Options for insertion of RPAS into the Air Traffic System

Remotely Piloted Aircraft Systems (RPAS) distinguish from ordinary manned aircraft in that the pilot is not on board the aircraft but somewhere remote. Whatever the manner the remote pilot interacts with the RPA, by way of Command and Control (C2) datalink and any associated level of automation, significant parts of the control loops are performed by computers similarly to high-end manned commercial aircraft. Hence, controlling an RPA using “fly-by-wireless” features is comparable to manned aircraft, as is the typification of hazards. In the high level functional sense, ATC assures separation between individual aircraft movements and the question may be raised what the derived functional requirements would be, knowing that the RPA follows a defined trajectory not really much differently than manned aircraft.

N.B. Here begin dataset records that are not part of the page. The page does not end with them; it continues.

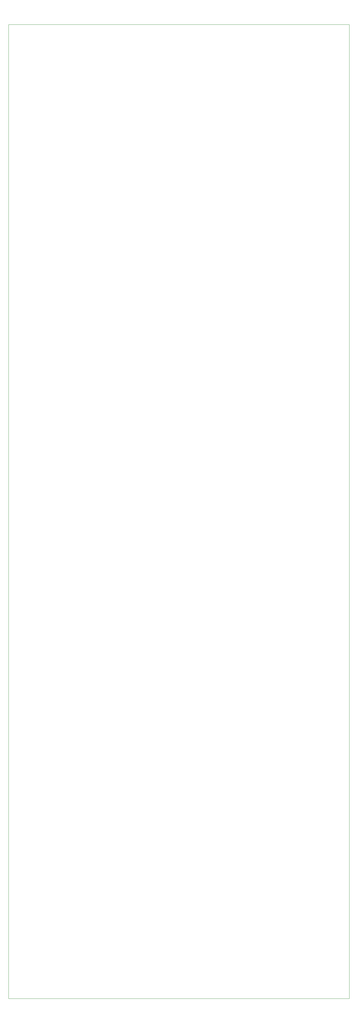
<source format=gbr>
G04 #@! TF.GenerationSoftware,KiCad,Pcbnew,(5.1.2-1)-1*
G04 #@! TF.CreationDate,2020-05-11T16:20:43-05:00*
G04 #@! TF.ProjectId,KnaveOfWorry,4b6e6176-654f-4665-976f-7272792e6b69,rev?*
G04 #@! TF.SameCoordinates,Original*
G04 #@! TF.FileFunction,Profile,NP*
%FSLAX46Y46*%
G04 Gerber Fmt 4.6, Leading zero omitted, Abs format (unit mm)*
G04 Created by KiCad (PCBNEW (5.1.2-1)-1) date 2020-05-11 16:20:43*
%MOMM*%
%LPD*%
G04 APERTURE LIST*
%ADD10C,0.050000*%
G04 APERTURE END LIST*
D10*
X105000000Y0D02*
X0Y0D01*
X105000000Y-300000000D02*
X105000000Y0D01*
X0Y-300000000D02*
X105000000Y-300000000D01*
X0Y0D02*
X0Y-300000000D01*
M02*

</source>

Two separation techniques have been discussed in recent research, one “reactive” with the two aircraft observing each other´s current state (speed vector and relative geometry) and reacting to an impending loss of separation. The other technique would be “pro-active”, where separation between movements is effectuated on the basis of coordinating aircraft control reference trajectory data. Focusing on the trajectory-based approach, this paper discusses its use as an option for the integration of remotely piloted aircraft systems (RPAS) in nonsegregated airspace, as it could benefit from the results and outcomes from some R&D project conducted since the early 2000s in the frame of the future Air Traffic Management (ATM), i.e. SESAR and NextGen.